Hi, a few beginners questions:
Using a single 1080TI GPU
pytorch 0.4
My model is a simple Feedforward net with 5 hidden layers of 100 relu units.
Basically, I have data sets of roughly 50-450KB, a data set is stored on my regular HD as (mat or pt file) where the x’s & y’s are stored as pytorch tensors.
Basically, I’m getting now roughly 3-5% GPU utilization (looking at windows task manager), while dedicated memory GPU occupies around 5GB/11GB.
Now, here is my code:
x_train_org,y_train_org= load(data.pt)
x_train_org = x_train_org[rand_idx, :]
y_train_org= y_train_org[rand_idx, :]
training_data = data_utils.TensorDataset(x_train_org, y_train_org)
train_data_loader = data_utils.DataLoader(training_data, batch_size=batch_size, shuffle=True, pin_memory=True)
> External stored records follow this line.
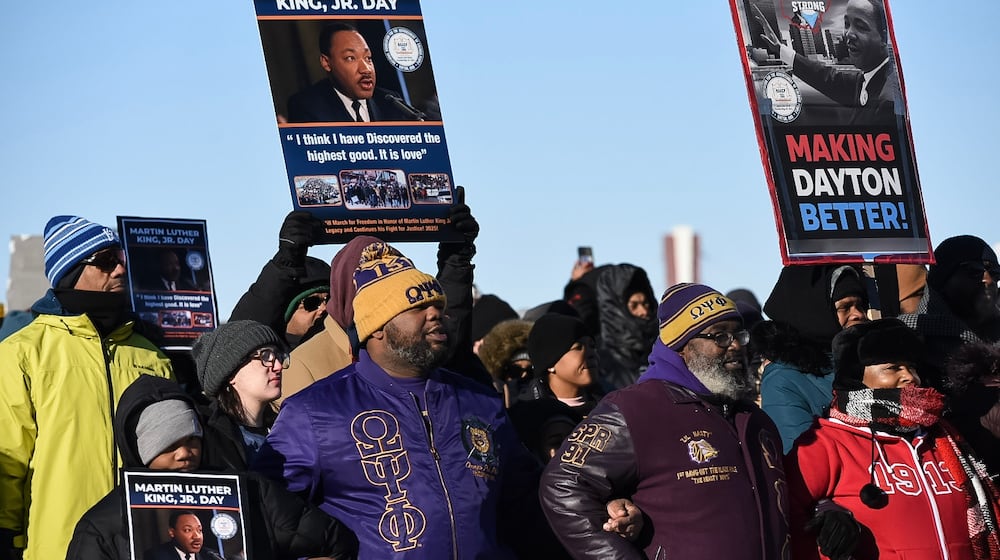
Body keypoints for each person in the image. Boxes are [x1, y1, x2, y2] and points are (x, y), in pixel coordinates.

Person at [254, 241, 563, 559]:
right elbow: (265, 507)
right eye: (417, 307)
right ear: (376, 328)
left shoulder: (480, 401)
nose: (435, 315)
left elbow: (527, 502)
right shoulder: (315, 411)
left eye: (439, 307)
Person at [540, 283, 790, 559]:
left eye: (738, 335)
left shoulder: (755, 419)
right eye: (719, 336)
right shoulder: (634, 409)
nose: (734, 346)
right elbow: (562, 485)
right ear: (682, 346)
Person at [0, 215, 174, 560]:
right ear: (70, 272)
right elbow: (8, 460)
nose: (120, 269)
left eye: (122, 259)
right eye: (107, 262)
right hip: (56, 544)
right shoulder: (21, 352)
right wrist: (6, 538)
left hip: (145, 544)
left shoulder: (152, 354)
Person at [65, 374, 358, 560]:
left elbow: (337, 542)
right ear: (139, 451)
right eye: (166, 446)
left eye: (192, 440)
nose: (184, 454)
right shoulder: (103, 524)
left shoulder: (251, 491)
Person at [786, 318, 1000, 560]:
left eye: (911, 366)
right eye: (893, 368)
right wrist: (824, 521)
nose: (910, 377)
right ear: (857, 379)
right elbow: (787, 514)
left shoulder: (942, 436)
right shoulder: (826, 442)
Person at [279, 189, 490, 405]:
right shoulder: (304, 364)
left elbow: (446, 329)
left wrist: (456, 259)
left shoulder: (411, 354)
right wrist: (286, 262)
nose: (433, 314)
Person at [756, 264, 870, 452]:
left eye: (860, 306)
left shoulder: (871, 364)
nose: (858, 314)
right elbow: (803, 456)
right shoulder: (782, 380)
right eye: (845, 307)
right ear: (815, 313)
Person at [754, 0, 899, 124]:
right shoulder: (863, 81)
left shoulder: (887, 101)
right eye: (847, 24)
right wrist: (780, 50)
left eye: (861, 26)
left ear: (883, 37)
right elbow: (824, 77)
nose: (848, 34)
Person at [899, 234, 1000, 390]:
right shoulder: (909, 338)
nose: (988, 280)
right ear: (942, 281)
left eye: (995, 274)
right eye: (974, 271)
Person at [192, 320, 289, 470]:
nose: (278, 366)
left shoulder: (288, 429)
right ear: (231, 373)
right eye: (265, 356)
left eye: (278, 356)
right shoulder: (208, 439)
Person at [509, 313, 602, 464]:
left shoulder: (611, 408)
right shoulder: (526, 416)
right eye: (578, 347)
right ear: (550, 363)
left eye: (592, 346)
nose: (590, 354)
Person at [230, 211, 329, 349]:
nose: (324, 309)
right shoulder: (271, 364)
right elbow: (239, 335)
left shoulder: (350, 353)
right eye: (311, 303)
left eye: (330, 301)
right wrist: (287, 261)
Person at [286, 22, 422, 123]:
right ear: (326, 63)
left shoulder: (391, 101)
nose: (366, 69)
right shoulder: (306, 106)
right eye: (350, 58)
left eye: (368, 58)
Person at [143, 511, 207, 560]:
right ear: (172, 532)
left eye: (199, 530)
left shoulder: (211, 556)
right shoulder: (155, 556)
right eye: (188, 530)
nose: (197, 536)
for i in range(0, ep_num):
estimator.train()
for x, y in train_data_loader:
x, y = x.to(device), y.to(device)
pred_log_probs = estimator.forward(x)
model_optimizer.zero_grad()
loss1 = cost_func(pred_log_probs.permute([0, 2, 1]), y)
loss1.backward()
model_optimizer.step()
estimator.eval()
pred_log_probs = estimator.forward(x_train_org.to(device))
train_loss[i + 1] = cost_func(pred_log_probs.permute([0, 2, 1]), y_train_org.to(device)).detach().item()
So my questions are:
Is there something wrong with the flow of my code?
Should I use the “.to(device)” directly when feeding the DataLoader with the training data?
Is there any reason for me to really use the DataLoader in case of a single GPU and when all data is already in pytorch tensor data?
Is there anything I can do to speed things up?